I don't know about you guys, but I find that beating myself up about my weight doesn't help me, but rather I am happy with who I am, even though I aim to improve myself, so when I do lose a bit of weight, I feel even more enabled to do more, rather than depressed about the rest that is still on me!
 
Exercise does make me feel better, though it's just always going to be one of those things I just have to make myself do. I try to mix it up when I can... Go for a bike ride instead of logging time on an exercise machine when I can, for instance. But bottom line, I don't think exercise is optional. We are made to move, and if I want to still be able to move in 10 years or 20 or 30 then I have to make movement a habit. I remember reading somewhere that 80% or more of people in nursing homes are there simply because they lack the strength to push themselves upright anymore! That's terrifying! If I am to remain self sufficient as I age, well that takes muscle strength and cardiovascular strength. So I get up and "just do it" even when I don't feel like it, not every day of the week but most days of the week.

I have struggled also as I age reaching an understanding of moderation.

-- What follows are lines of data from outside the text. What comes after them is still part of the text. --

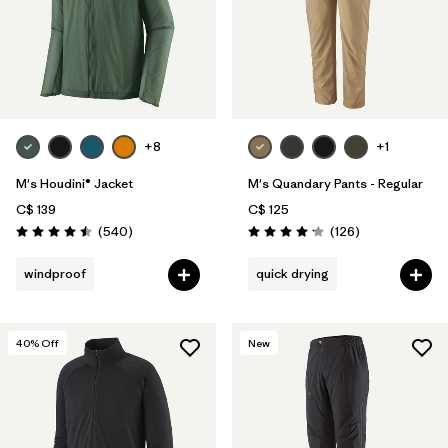
+8
+1
M's Houdini® Jacket
M's Quandary Pants - Regular
C$ 139
C$ 125
Reviews
Reviews
(540
)
(126
)
Rating: 4.5 / 5
Rating: 4.2 / 5
windproof
quick drying
40
% Off
New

Enough really is enough... I'm not training for The Boston marathon here people. Lol! Arrive at some reasonable level of exercise that you can maintain over the long haul. A level that works for YOU, not the runner in the next cubicle or the "walk 5 miles before breakfast" woman you know. What would work for YOU and is something you can still see yourself doing regularly next month, next year?

The weight loss may or may not follow the exercise regimen... It works differently for different people. Bodies are different. But exercisers who work out because they do it for health instead of weight loss have the best statistics for maintaining their habit for life.
 
Well for me, I felt good after I swam because my bloating went down, and I could actually keep up a decent pace to the end of the pool.

And swimming with my partner is heaps of fun, we chase each other up and down the pool, and dunk each other until I'm ready to cark it!
Or we just talk and swim side by side and piss off the other slow lane lap swimmers!

But seriously, its called the slow lane for a reason people, upgrade your lane already!
 
so perhaps my gripe should be that I don't feel like anyone acknowledges that I'm trying, nothing seems to be good enough, or enough effort!

I've struggled with my weight since childhood. I've now realised it is no use doing it for the acknowledgement others may or may not give. I must do it for myself. The buck stops with me.

I applaud you for losing what you have. Due to physical injury I struggle with some forms of exercise but I love to swim and do aqua aerobics, I just need to get back into the routine.

I do it for me though, no-one else.
 
I find exersize life altering. On days where I don't go for my three mile walk or get some form of exersize I am a very depressed person. If something happens to push my buttons and I get outside for a run i can sometimes prevent my ptsd sumptoms from taking over.

Diet is a big issue for me as well. My family went on a glueton free diet in January 2011 and I lived a normal life for a year then when my sister got sick a few months ago I stopped caring what we eat. I got sick again fast. I am just now trying to get us back on track and I already see a difference.